Wednesday, March 02, 2011

Judges query tribunal team

SOME Papua New Guinea National and Supreme Court judges are concerned about not being consulted in the appointment of the membership of the leadership tribunal hearing misconduct allegations against Prime Minister Sir Michael Somare, The National reports.

A three-man tribunal, comprising pre-eminent overseas retired judges Roger Gyles as chairman, Sir Bruce Robertson and Sir Robin Auld, was scheduled to begin next Thursday.

While the appointment of a leadership tribunal was the sole prerogative of the chief justice, it was an established practice for the CJ to consult his fellow judges before naming the tribunal, The National had learned.

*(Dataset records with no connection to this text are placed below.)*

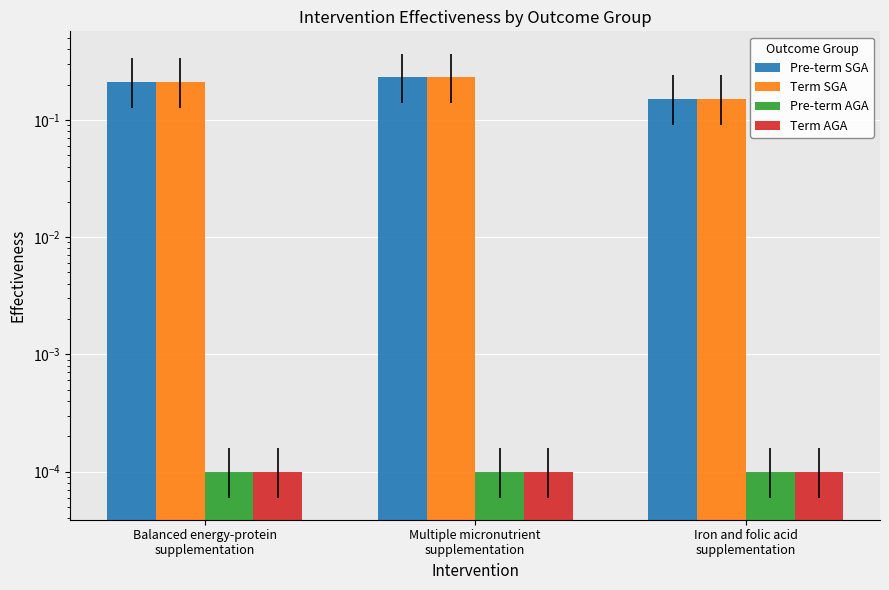

How many bars are there in each group?

4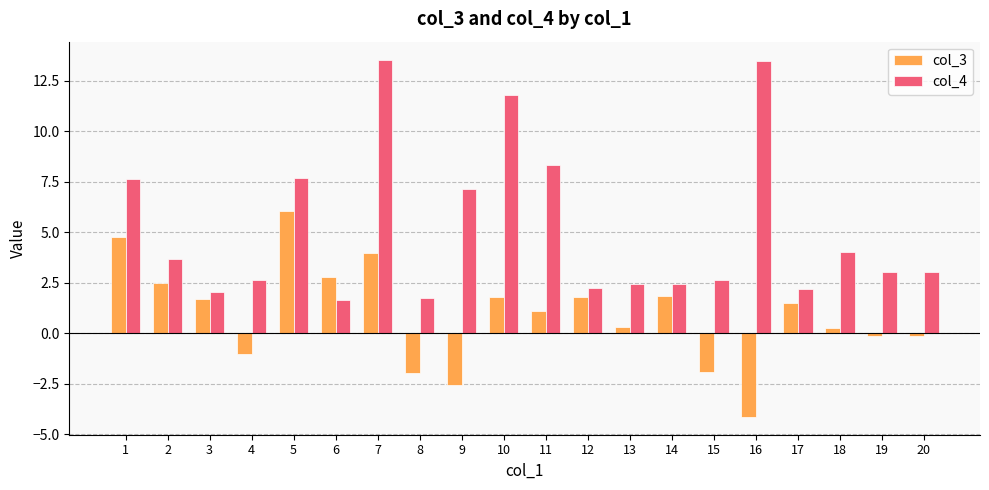

At which label does col_3 first exceed 1?

1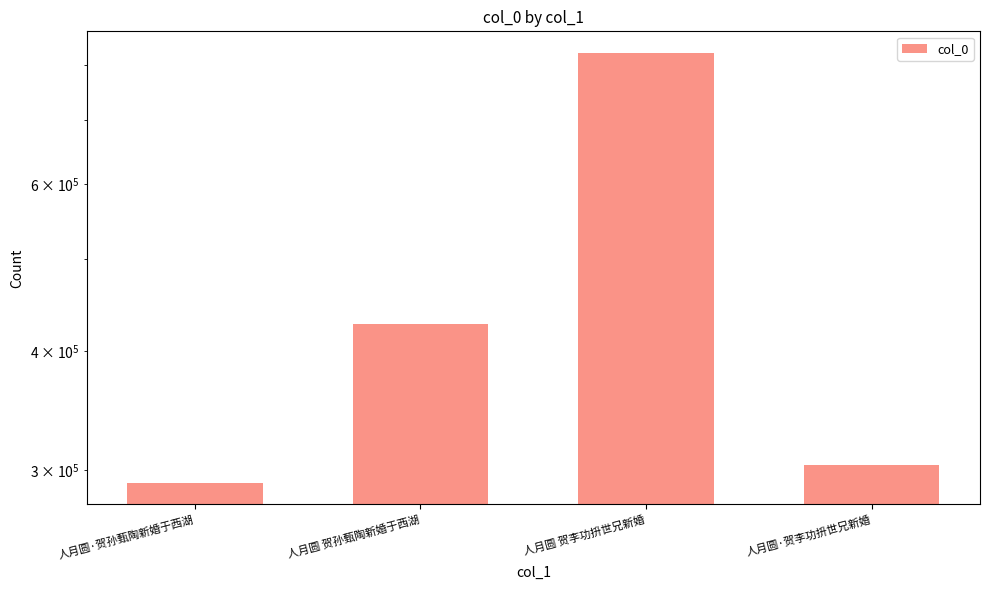

Reading left to right, transcribe all the data shown in this chart.

人月圆·贺孙甄陶新婚于西湖=290984	人月圆 贺孙甄陶新婚于西湖=427427	人月圆 贺李功抍世兄新婚=823935	人月圆·贺李功抍世兄新婚=303855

In this case, where tribunal members were drawn from outside PNG court jurisdiction, the local judges were all the more concerned.

The judges, who were approached by The National, had no idea about the tribunal and its membership or preparations.

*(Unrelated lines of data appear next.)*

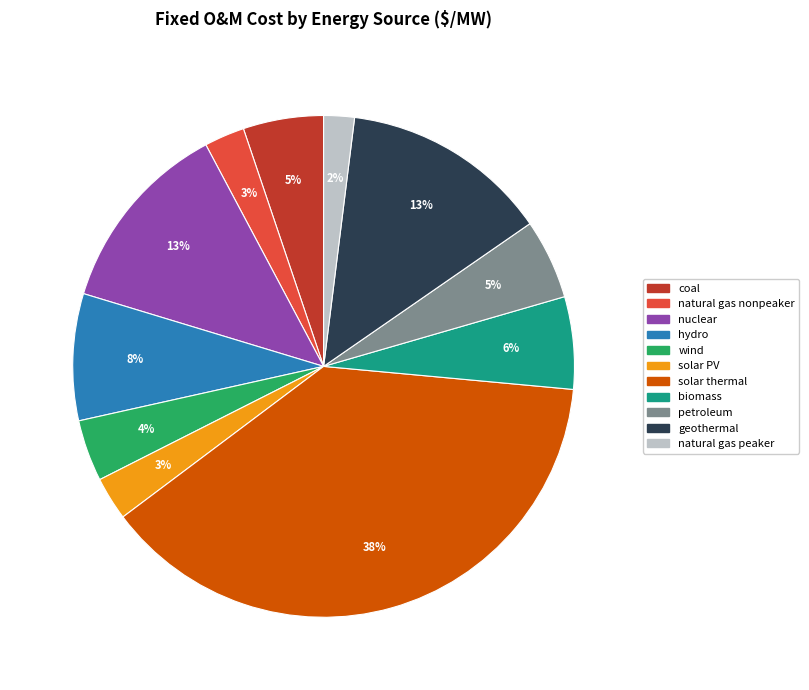

Which slice is the smallest?

natural gas peaker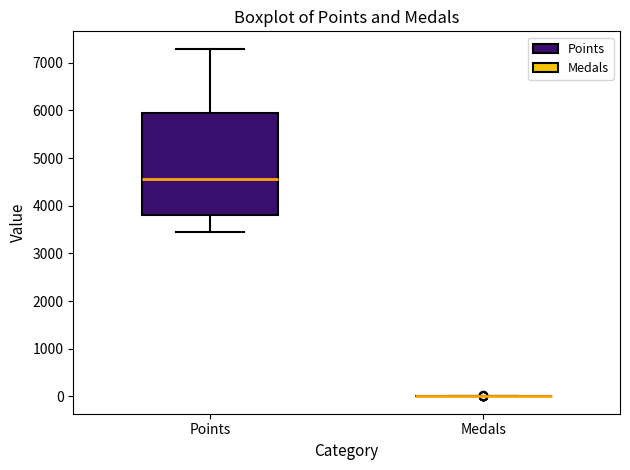

Which box is the tallest, from its lower edge to its upper edge?

Points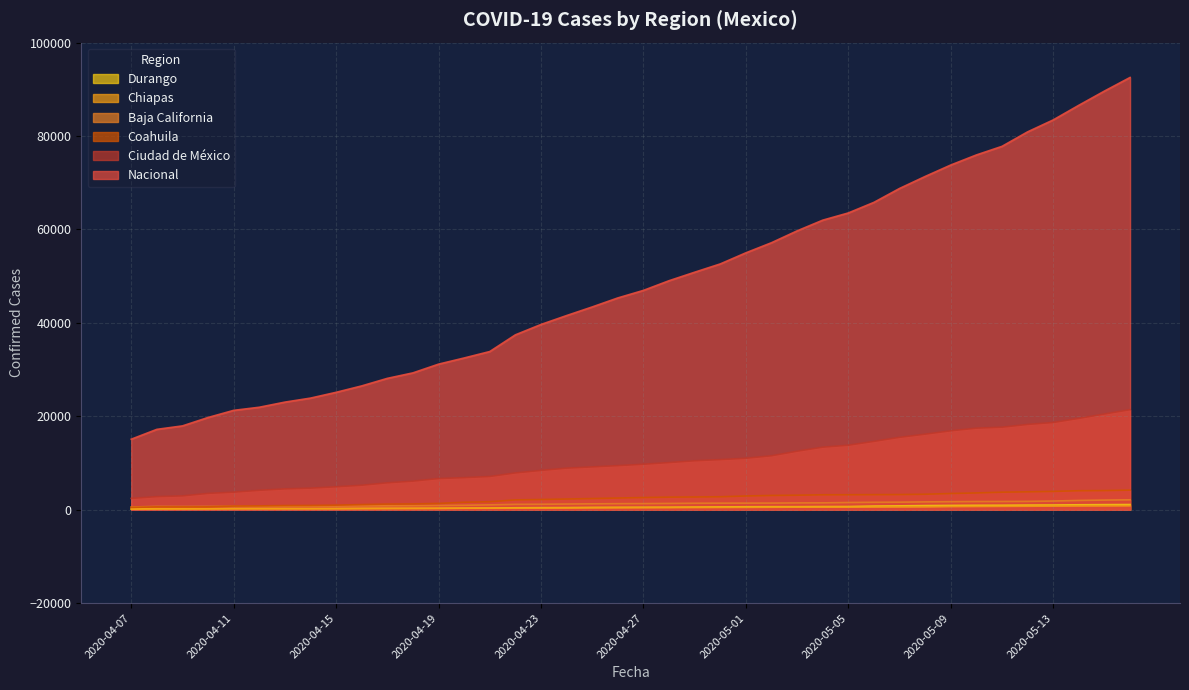

True or false: Coahuila and Nacional intersect in this chart.

False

“I have no idea about the appointment of the tribunal and what criterion was used in the appointment of the tribunal membership,” a judge said.

Consultation is a general and legal requirement in such situations, leading up to the appointment of the members of a leadership tribunal within the PNG judiciary, The National was told.

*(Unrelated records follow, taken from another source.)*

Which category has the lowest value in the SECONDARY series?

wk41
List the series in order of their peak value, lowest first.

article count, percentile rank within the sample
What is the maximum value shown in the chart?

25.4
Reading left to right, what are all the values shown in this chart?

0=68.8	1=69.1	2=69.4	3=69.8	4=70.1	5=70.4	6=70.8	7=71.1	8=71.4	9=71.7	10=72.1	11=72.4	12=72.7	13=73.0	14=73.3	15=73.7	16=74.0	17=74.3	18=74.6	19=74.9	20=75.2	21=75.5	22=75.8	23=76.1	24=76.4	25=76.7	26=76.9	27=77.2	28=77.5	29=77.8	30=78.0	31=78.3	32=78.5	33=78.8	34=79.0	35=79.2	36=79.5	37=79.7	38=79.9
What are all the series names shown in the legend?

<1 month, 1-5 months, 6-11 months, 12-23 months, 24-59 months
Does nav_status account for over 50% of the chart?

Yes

Another judge said that ideally, tribunal members must had previously served on the PNG bench and were now retired, which was not the case in the case of the current membership of the tribunal.

PNG Law Society president and the prime minister’s lead lawyer Kerenga Kua said the CJ’s appointment of pre-eminent retired overseas judges was in line and was within the bounds of law.

“The law allows for the appointment of sitting judges or retired judges from the PNG’s judicial bench. Or, in the current situation, from comparable jurisdiction – that is, from the common law jurisdictions such as Australia and New Zealand who, like PNG, follow the traditional English common law.

“We do not have any issue with that,” Kerenga said.

Issues are being raised in legal circles, regardless, about whether or not the decisions of the tribunal would be legally binding if its membership did not comprise members of the PNG justice system.

The National was told that the appointment of any tribunal membership, to judge on allegations against any leader, would be done collectively within the judiciary where names of possible candidates are circulated to the sitting PNG judges for their comments.

The names are then returned to the office of the chief justice who consults with the most senior of his colleagues before deciding on a final list.